--- EXERCISE PROMPT ---
Which lines run from the one containing "removing a role" through the end of the material? Reproduce them exactly.

--- PROVIDED DATA ---
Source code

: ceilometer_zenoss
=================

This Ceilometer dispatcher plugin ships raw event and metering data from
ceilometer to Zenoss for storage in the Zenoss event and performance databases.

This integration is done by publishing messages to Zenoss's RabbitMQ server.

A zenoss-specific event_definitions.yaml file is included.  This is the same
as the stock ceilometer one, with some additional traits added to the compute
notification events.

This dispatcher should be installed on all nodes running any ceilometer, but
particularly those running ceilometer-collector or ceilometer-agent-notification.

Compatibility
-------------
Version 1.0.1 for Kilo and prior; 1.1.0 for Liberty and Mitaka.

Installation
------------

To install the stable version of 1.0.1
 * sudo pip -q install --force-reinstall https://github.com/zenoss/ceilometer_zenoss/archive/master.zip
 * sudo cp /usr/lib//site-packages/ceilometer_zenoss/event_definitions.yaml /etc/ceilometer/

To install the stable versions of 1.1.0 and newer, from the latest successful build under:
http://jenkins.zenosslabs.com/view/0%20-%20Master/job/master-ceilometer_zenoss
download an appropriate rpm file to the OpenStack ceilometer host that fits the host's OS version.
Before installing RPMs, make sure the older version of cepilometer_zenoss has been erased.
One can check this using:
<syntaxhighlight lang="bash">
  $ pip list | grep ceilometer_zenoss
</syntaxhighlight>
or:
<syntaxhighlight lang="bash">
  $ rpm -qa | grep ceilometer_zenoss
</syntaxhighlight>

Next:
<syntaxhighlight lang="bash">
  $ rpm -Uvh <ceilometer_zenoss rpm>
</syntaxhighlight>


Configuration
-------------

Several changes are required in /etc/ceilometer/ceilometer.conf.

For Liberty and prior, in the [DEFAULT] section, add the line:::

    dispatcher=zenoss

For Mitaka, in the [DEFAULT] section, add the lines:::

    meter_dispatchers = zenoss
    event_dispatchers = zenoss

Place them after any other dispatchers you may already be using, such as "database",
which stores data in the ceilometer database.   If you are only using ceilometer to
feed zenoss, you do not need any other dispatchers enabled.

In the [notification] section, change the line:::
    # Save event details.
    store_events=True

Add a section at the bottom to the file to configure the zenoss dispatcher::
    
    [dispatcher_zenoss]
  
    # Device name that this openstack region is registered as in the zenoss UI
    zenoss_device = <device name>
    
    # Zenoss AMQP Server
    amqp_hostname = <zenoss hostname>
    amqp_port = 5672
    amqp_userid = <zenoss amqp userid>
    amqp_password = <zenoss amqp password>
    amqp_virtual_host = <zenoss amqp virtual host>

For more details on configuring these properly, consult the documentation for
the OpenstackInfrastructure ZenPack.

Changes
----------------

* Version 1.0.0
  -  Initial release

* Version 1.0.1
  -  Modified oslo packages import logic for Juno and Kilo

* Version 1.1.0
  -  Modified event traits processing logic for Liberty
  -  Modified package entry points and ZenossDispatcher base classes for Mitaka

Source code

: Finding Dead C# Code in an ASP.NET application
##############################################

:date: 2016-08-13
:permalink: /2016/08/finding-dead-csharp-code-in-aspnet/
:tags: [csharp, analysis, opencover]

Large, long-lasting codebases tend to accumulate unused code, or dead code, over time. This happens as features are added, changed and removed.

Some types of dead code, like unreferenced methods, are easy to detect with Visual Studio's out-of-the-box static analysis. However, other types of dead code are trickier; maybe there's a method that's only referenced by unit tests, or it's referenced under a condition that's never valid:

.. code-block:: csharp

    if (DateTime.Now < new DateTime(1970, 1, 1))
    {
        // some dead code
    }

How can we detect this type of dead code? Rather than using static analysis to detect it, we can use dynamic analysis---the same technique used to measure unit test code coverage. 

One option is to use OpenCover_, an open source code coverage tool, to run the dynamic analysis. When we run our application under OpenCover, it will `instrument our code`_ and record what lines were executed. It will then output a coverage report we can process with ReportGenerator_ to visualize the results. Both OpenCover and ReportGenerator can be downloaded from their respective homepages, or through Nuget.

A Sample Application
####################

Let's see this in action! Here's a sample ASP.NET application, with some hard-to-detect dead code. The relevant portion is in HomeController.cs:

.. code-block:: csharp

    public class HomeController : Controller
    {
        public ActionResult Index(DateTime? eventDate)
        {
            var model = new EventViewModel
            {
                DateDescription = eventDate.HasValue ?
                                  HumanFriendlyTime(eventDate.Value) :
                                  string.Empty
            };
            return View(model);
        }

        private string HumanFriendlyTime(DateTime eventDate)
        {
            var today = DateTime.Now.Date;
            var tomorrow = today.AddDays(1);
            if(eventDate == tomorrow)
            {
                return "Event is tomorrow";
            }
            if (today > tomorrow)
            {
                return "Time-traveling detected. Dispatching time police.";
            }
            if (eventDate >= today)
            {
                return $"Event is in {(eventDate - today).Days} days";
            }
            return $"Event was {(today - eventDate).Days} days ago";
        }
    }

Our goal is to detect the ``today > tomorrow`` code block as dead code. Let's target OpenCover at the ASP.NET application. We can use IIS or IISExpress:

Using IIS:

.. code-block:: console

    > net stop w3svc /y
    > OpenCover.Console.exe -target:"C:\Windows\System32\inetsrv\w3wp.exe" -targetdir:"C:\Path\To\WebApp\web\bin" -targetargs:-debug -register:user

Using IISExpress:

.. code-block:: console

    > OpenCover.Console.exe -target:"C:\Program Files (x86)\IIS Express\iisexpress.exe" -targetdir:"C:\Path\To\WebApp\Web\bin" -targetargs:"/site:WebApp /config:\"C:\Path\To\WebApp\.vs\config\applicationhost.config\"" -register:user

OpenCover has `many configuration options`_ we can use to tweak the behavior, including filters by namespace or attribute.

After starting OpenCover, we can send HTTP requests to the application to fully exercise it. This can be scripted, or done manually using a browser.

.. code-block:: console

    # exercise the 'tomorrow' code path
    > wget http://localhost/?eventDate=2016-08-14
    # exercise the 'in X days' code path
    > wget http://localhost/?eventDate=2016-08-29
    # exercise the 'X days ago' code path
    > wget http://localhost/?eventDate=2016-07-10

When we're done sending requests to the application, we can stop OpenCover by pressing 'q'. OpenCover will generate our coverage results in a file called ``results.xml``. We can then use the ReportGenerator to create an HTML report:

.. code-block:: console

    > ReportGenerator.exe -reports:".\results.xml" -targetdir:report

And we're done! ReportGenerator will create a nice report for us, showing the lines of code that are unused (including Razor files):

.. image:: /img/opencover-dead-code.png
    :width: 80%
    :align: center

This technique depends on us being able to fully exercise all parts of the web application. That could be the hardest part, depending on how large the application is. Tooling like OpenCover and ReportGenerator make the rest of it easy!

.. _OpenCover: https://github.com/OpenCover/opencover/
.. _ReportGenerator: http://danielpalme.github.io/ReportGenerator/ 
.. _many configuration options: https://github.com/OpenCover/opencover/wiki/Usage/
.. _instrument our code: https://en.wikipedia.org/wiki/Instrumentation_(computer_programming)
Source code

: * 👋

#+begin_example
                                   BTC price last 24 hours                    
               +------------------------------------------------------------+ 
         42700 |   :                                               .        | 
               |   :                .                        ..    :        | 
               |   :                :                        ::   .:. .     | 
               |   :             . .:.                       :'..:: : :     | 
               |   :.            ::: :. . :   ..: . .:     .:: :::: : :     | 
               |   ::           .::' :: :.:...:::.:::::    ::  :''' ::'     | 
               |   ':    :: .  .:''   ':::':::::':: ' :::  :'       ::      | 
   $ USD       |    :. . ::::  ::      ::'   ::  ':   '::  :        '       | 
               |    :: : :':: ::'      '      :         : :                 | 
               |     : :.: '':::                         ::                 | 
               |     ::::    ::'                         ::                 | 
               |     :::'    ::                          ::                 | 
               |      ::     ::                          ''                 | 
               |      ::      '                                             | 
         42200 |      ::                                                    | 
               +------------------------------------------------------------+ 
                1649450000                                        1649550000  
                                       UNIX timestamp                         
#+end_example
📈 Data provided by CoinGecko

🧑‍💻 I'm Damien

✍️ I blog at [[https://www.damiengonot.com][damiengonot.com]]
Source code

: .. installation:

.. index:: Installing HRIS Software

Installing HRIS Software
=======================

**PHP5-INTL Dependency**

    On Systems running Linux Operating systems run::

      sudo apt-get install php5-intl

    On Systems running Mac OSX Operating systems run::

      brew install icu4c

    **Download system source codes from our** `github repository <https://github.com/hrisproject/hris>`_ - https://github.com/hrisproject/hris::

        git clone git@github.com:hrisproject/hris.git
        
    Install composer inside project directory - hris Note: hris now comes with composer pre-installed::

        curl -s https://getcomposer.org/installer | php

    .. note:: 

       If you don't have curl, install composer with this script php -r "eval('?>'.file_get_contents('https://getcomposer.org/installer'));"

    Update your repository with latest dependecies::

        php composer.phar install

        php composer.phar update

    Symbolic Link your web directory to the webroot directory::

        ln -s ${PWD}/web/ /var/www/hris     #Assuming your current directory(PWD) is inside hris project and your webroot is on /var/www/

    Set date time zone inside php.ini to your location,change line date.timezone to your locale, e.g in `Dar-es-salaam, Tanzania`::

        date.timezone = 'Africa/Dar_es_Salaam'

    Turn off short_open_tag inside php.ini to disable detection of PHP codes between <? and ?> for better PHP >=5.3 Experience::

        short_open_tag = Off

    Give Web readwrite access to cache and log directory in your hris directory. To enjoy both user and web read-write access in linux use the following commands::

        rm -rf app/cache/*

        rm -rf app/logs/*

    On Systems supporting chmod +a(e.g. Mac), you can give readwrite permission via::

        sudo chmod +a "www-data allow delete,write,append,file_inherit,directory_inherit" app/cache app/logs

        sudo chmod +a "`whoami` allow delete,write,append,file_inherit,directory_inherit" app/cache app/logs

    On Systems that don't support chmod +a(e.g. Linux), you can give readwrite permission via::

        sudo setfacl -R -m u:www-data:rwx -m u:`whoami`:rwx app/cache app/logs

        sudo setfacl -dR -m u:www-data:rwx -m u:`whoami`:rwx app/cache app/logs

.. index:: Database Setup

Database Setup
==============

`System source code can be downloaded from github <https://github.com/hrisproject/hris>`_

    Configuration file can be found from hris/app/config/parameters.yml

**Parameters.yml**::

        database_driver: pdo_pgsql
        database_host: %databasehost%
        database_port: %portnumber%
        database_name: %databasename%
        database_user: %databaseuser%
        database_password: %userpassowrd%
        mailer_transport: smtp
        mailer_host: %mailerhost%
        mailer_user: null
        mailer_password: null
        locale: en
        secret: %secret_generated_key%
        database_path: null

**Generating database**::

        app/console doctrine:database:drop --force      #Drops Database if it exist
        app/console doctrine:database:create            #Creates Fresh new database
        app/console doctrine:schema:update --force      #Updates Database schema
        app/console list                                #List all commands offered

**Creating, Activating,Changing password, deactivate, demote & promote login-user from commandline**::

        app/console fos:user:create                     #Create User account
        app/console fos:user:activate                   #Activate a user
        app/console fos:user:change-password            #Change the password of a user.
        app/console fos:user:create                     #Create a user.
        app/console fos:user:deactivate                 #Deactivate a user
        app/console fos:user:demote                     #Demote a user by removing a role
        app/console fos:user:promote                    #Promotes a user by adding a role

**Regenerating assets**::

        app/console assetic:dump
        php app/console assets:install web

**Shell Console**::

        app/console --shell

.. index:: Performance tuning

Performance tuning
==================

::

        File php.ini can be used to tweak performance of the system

--- WRITTEN RESPONSE ---
        app/console fos:user:demote                     #Demote a user by removing a role
        app/console fos:user:promote                    #Promotes a user by adding a role

**Regenerating assets**::

        app/console assetic:dump
        php app/console assets:install web

**Shell Console**::

        app/console --shell

.. index:: Performance tuning

Performance tuning
==================

::

        File php.ini can be used to tweak performance of the system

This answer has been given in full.